The second EVA will repair one umbilical system that accidently cut its cable earlier this year with the installation of a new part to prevent accidental damage, and also totally replace another one. From all accounts, the total replacement portion of that EVA will be tricky. One crew member will be on the arm while another "translates" himself around the outside of ISS and Discovery. The piece of replacement equipment to be manhandled from Discovery to the ISS -- and conversely -- the old one to be taken from the ISS back to Discovery, is described as weighing about 350lb (160kg) and as cumbersome and bulky as moving a refrigerator. Don't you hate when your friends ask you to help them move?
Equipment and supplies are often delivered by our Russian partners in unmanned delivery vehicles, launched from Baikonur Cosmodrome, Kazakhstan. The Progress 22 cargo spacecraft just docked at the ISS at 11:25 EDT on Monday in anticipation of STS-121. Progress 22 is destined to be a semi-permanent ISS closet rather than a delivery craft that is subsequently filled with trash and discarded by detaching it and letting it burn up in the atmosphere. The Russian Soyuz style craft can also be used as "lifeboats" should the need arise.
Discovery, on the other hand, will leave one of its crew members, European Space Agency astronaut Thomas Reiter, to complement the current ISS crew of Commander Pavel Vinogradov and Flight Engineer Jeff Williams.
The STS-121 crew includes Commander Steven Lindsey, Pilot Mark Kelly and Mission Specialists Michael Fossum, Lisa Nowak, Stephanie Wilson, Piers Sellers and Thomas Reiter, an astronaut with the European Space Agency.

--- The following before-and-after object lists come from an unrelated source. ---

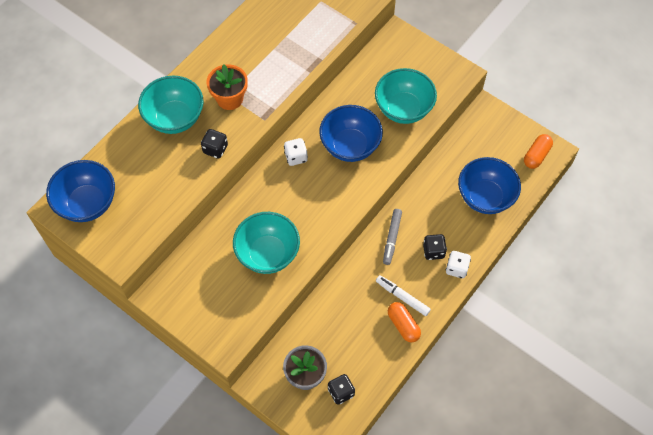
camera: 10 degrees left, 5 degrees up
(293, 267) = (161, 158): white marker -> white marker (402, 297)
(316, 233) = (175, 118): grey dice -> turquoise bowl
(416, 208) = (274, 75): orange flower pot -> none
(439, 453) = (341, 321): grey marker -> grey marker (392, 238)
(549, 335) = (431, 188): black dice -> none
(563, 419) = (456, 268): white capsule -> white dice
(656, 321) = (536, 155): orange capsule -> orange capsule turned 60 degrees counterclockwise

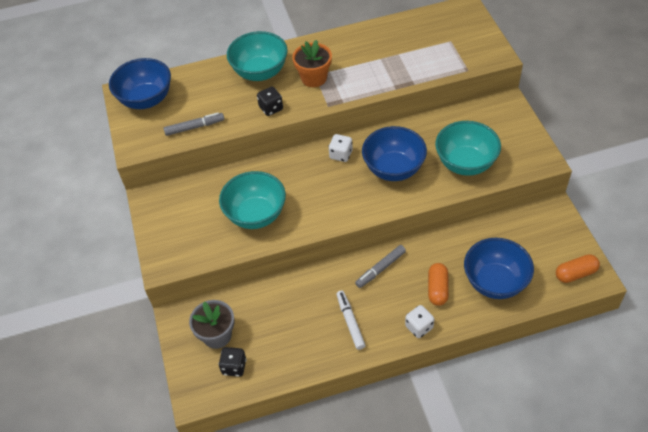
camera: 40 degrees right, 10 degrees down
(160, 205) = (194, 127): none -> grey marker
(403, 325) = (332, 345): orange capsule -> orange capsule (437, 289)
(433, 251) = (409, 300): black dice -> none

While I know I'll run outside my house and try to see the launch with my own eyes this upcoming Saturday, I'll be watching the rest of the mission on NASA TV. May everyone complete their mission and return safely back to us, here on Earth.
June 26, 2006 07:59 PM PDT
I wouldn't dare read this either...
|J f Z |
June 27, 2006 02:55 PM PDT
And here I thought you liked space news stuff! I was just poking the main tag board and pimpin' ...
June 28, 2006 06:45 PM PDT
I do, but my flight to Prague is more important.
|J f Z |
June 30, 2006 10:48 PM PDT
Safe journey, Seige! Bring back some photos for us!
July 2, 2006 09:51 AM PDT
Boo, Prague stinks! Space is better!